Many physical, chemical or biological processes can be described with the help of partial differential equations. Since an analytical solution of the equations is rarely possible, numerical discretization methods must be applied in order to be able to analyze and predict the behavior of these processes. However, despite the many technical advances in high-performance computing, for many applications even a numerical solution can only be obtained with considerable effort. It is therefore of great interest to develop model reduction methods which, starting from a given high-dimensional discrete model can provide efficient surrogate models of low dimension that deliver fast and accurate predictions for varying model parameters.

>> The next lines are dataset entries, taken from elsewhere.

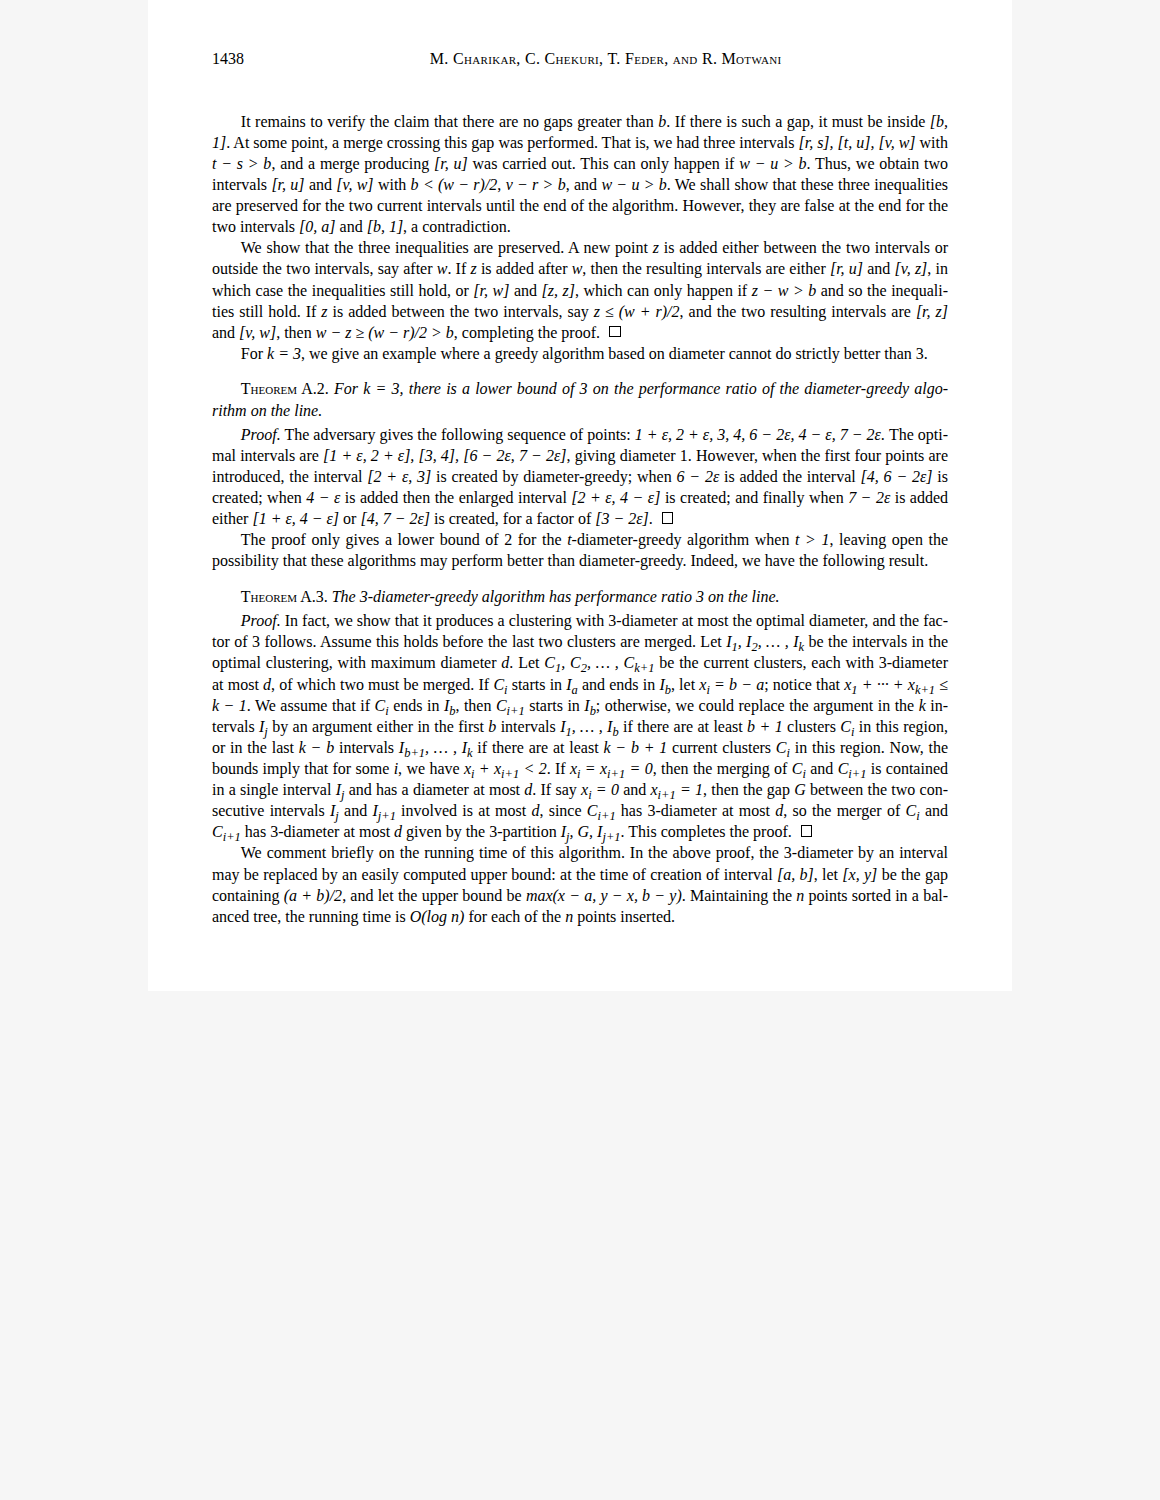1438 M. Charikar, C. Chekuri, T. Feder, and R. Motwani
It remains to verify the claim that there are no gaps greater than b. If there is such a gap, it must be inside [b, 1]. At some point, a merge crossing this gap was performed. That is, we had three intervals [r, s], [t, u], [v, w] with t − s > b, and a merge producing [r, u] was carried out. This can only happen if w − u > b. Thus, we obtain two intervals [r, u] and [v, w] with b < (w − r)/2, v − r > b, and w − u > b. We shall show that these three inequalities are preserved for the two current intervals until the end of the algorithm. However, they are false at the end for the two intervals [0, a] and [b, 1], a contradiction.
We show that the three inequalities are preserved. A new point z is added either between the two intervals or outside the two intervals, say after w. If z is added after w, then the resulting intervals are either [r, u] and [v, z], in which case the inequalities still hold, or [r, w] and [z, z], which can only happen if z − w > b and so the inequalities still hold. If z is added between the two intervals, say z ≤ (w + r)/2, and the two resulting intervals are [r, z] and [v, w], then w − z ≥ (w − r)/2 > b, completing the proof.
For k = 3, we give an example where a greedy algorithm based on diameter cannot do strictly better than 3.
Theorem A.2. For k = 3, there is a lower bound of 3 on the performance ratio of the diameter-greedy algorithm on the line.
Proof. The adversary gives the following sequence of points: 1 + ε, 2 + ε, 3, 4, 6 − 2ε, 4 − ε, 7 − 2ε. The optimal intervals are [1 + ε, 2 + ε], [3, 4], [6 − 2ε, 7 − 2ε], giving diameter 1. However, when the first four points are introduced, the interval [2 + ε, 3] is created by diameter-greedy; when 6 − 2ε is added the interval [4, 6 − 2ε] is created; when 4 − ε is added then the enlarged interval [2 + ε, 4 − ε] is created; and finally when 7 − 2ε is added either [1 + ε, 4 − ε] or [4, 7 − 2ε] is created, for a factor of [3 − 2ε].
The proof only gives a lower bound of 2 for the t-diameter-greedy algorithm when t > 1, leaving open the possibility that these algorithms may perform better than diameter-greedy. Indeed, we have the following result.
Theorem A.3. The 3-diameter-greedy algorithm has performance ratio 3 on the line.
Proof. In fact, we show that it produces a clustering with 3-diameter at most the optimal diameter, and the factor of 3 follows. Assume this holds before the last two clusters are merged. Let I1, I2, … , Ik be the intervals in the optimal clustering, with maximum diameter d. Let C1, C2, … , Ck+1 be the current clusters, each with 3-diameter at most d, of which two must be merged. If Ci starts in Ia and ends in Ib, let xi = b − a; notice that x1 + ··· + xk+1 ≤ k − 1. We assume that if Ci ends in Ib, then Ci+1 starts in Ib; otherwise, we could replace the argument in the k intervals Ij by an argument either in the first b intervals I1, … , Ib if there are at least b + 1 clusters Ci in this region, or in the last k − b intervals Ib+1, … , Ik if there are at least k − b + 1 current clusters Ci in this region. Now, the bounds imply that for some i, we have xi + xi+1 < 2. If xi = xi+1 = 0, then the merging of Ci and Ci+1 is contained in a single interval Ij and has a diameter at most d. If say xi = 0 and xi+1 = 1, then the gap G between the two consecutive intervals Ij and Ij+1 involved is at most d, since Ci+1 has 3-diameter at most d, so the merger of Ci and Ci+1 has 3-diameter at most d given by the 3-partition Ij, G, Ij+1. This completes the proof.
We comment briefly on the running time of this algorithm. In the above proof, the 3-diameter by an interval may be replaced by an easily computed upper bound: at the time of creation of interval [a, b], let [x, y] be the gap containing (a + b)/2, and let the upper bound be max(x − a, y − x, b − y). Maintaining the n points sorted in a balanced tree, the running time is O(log n) for each of the n points inserted.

In this lecture we will primarily consider so-called reduced basis methods for parameterized partial differential equations. These methods are based on a (Petrov-)Galerkin projection of the solution onto a suitably chosen low-dimensional subspace of the discrete solution space. The resulting reduced order models can then be studied using well-known techniques from numerics of partial differential equations (Céa lemma, residual-based error estimators, etc.). Using results from approximation theory, appropriate algorithms for constructing the reduced solution space can be devised that guarantee the quality of the resulting reduced order model. In the integrated practical exercises of this course, we will gain hands-on experience with the application of reduced-basis methods to concrete examples using the model-reduction library pyMOR.


The course will start on Tuesday, October 19.


Knowledge of the finite-element method is helpful but not strictly required. For the practical exercises, basic knowledge of the Python programming language is expected.